Data START

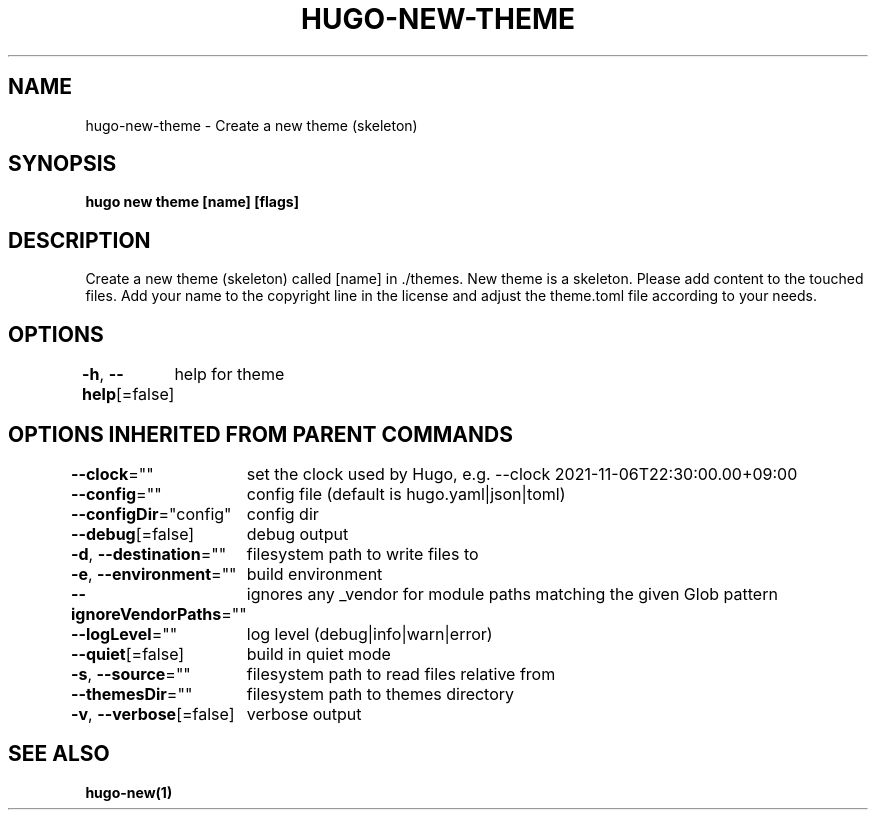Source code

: .nh
.TH "HUGO-NEW-THEME" "1" "Nov 2023" "Hugo 0.120.4" "Hugo Manual"

.SH NAME
.PP
hugo-new-theme - Create a new theme (skeleton)


.SH SYNOPSIS
.PP
\fBhugo new theme [name] [flags]\fP


.SH DESCRIPTION
.PP
Create a new theme (skeleton) called [name] in ./themes.
New theme is a skeleton. Please add content to the touched files. Add your
name to the copyright line in the license and adjust the theme.toml file
according to your needs.


.SH OPTIONS
.PP
\fB-h\fP, \fB--help\fP[=false]
	help for theme


.SH OPTIONS INHERITED FROM PARENT COMMANDS
.PP
\fB--clock\fP=""
	set the clock used by Hugo, e.g. --clock 2021-11-06T22:30:00.00+09:00

.PP
\fB--config\fP=""
	config file (default is hugo.yaml|json|toml)

.PP
\fB--configDir\fP="config"
	config dir

.PP
\fB--debug\fP[=false]
	debug output

.PP
\fB-d\fP, \fB--destination\fP=""
	filesystem path to write files to

.PP
\fB-e\fP, \fB--environment\fP=""
	build environment

.PP
\fB--ignoreVendorPaths\fP=""
	ignores any _vendor for module paths matching the given Glob pattern

.PP
\fB--logLevel\fP=""
	log level (debug|info|warn|error)

.PP
\fB--quiet\fP[=false]
	build in quiet mode

.PP
\fB-s\fP, \fB--source\fP=""
	filesystem path to read files relative from

.PP
\fB--themesDir\fP=""
	filesystem path to themes directory

.PP
\fB-v\fP, \fB--verbose\fP[=false]
	verbose output


.SH SEE ALSO
.PP
\fBhugo-new(1)\fP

Data END

§ **Task to complete**:
Could you return the lines in the entries above that contain "toml"?

§ **Solution for this problem**:
name to the copyright line in the license and adjust the theme.toml file
	config file (default is hugo.yaml|json|toml)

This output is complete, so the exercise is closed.